### TEXTE EXTRAIT
################

Eugénie Brazier

Figure emblématique parmi les « mères » lyonnaises, Eugénie Brazier incarne depuis toujours la cuisine gastronomique lyonnaise. Fine cuisinière, ses recettes ont marqué de nombreux esprits parmi les personnalités qui venaient goûter à ses plats d’exception. Avec ses étoiles, elle s’est imposée parmi les plus grands talents de la cuisine gastronomique.

Comment une fille de ferme, est-elle devenue la Sainte des Gastronomes selon Curnonsky, la première cuisinière à obtenir trois étoiles au Guide Michelin dans chacun de ses deux restaurants et à connaître une renommée internationale ?

 

De l’enfance à ses débuts de cuisinière

 

Née le 12 juin 1895 à La Tranclière à six kilomètres au sud de Bourg-en-Bresse dans une famille de paysans bressans, Eugénie Brazier est en effet la plus célèbre parmi la trentaine de cuisinières que leurs clients appelaient « mère » à Lyon et alentour, au 19ème siècle et dans la première moitié du 20ème siècle. Ce qualificatif affectueux fut donné, la première fois en 1759 à la Mère Guy qui tenait une guinguette sur les bords du Rhône dont la spécialité était une matelote d’anguille. L’histoire des mères aurait pu être racontée par Hector Malot, l’auteur de « Sans Famille ».

 

Une petite fille de la campagne, une enfance à la va-comme-je-te-pousse, une paire de souliers pour unique cadeau de première communion, le certificat d’étude rarement. « J’allais à l’école , par hasard, seulement l’hiver et lorsqu’il n’y avait pas de travail à la maison » dira joliment Eugénie. A la mort de sa mère, à dix ans, elle est placée dans une ferme par l’Assistance publique, garde d’abord les vaches et donne à manger aux cochons.

 

Pas dégrossie la petite, mais fine et intelligente. Les photos de ce temps montrent un visage où se mêle la beauté juvénile, et une froide détermination. A dix-neuf ans, la naissance de Gaston, son fils qu’elle place en nourrice, la brouille avec son père et la contraint à chercher du travail comme bonne à tout faire dans une riche famille lyonnaise, les Milliat, fabricants de pâtes. Là, une vieille cuisinière lui transmet les rudiments de la cuisine, qu’elle met en pratique chez ses patrons en les suivant, à Cannes, pendant deux années de guerre.

 

On lui a imposé ce travail, eh bien, elle ira jusqu’au bout. Elle apprend la cuisine, « en faisant la cuisine ». Les Milliat sont des habitués de la Mère Fillioux, rue Duquesne à Lyon, qui engage Eugénie, obligée de subvenir aux frais de garde de son fils. Elle poursuit donc son apprentissage.

################

### MATÉRIEL SOURCE
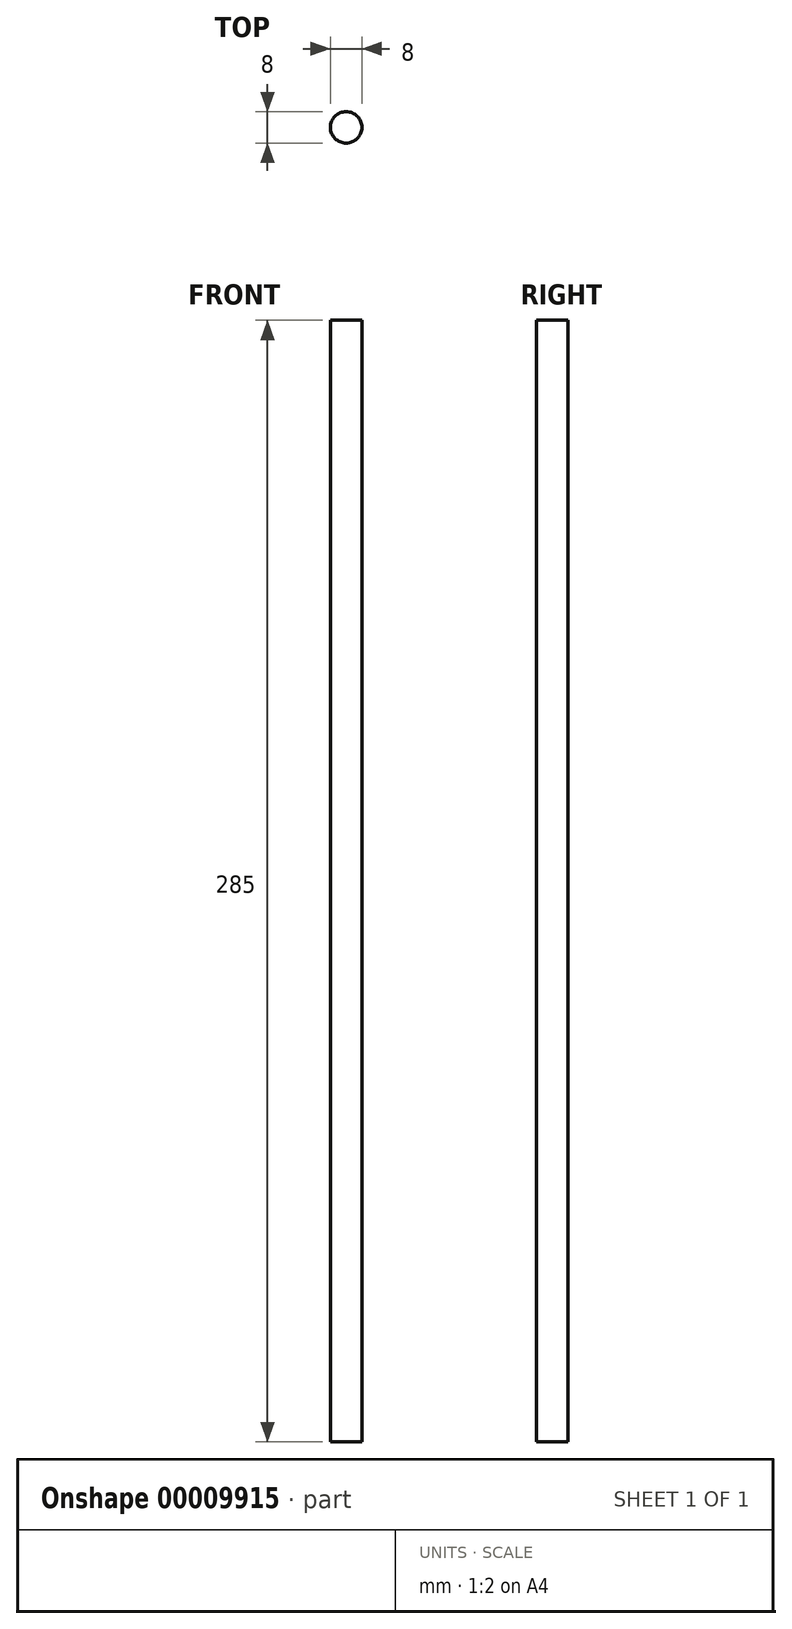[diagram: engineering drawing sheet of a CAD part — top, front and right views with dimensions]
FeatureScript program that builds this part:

################

### CONSIGNE
Extrayez à l'identique, dans le texte sur Eugénie Brazier, le passage qui va de « On lui a imposé » jusqu'à « donc son apprentissage. ».

### RÉPONSE COMPLÈTE
On lui a imposé ce travail, eh bien, elle ira jusqu’au bout. Elle apprend la cuisine, « en faisant la cuisine ». Les Milliat sont des habitués de la Mère Fillioux, rue Duquesne à Lyon, qui engage Eugénie, obligée de subvenir aux frais de garde de son fils. Elle poursuit donc son apprentissage.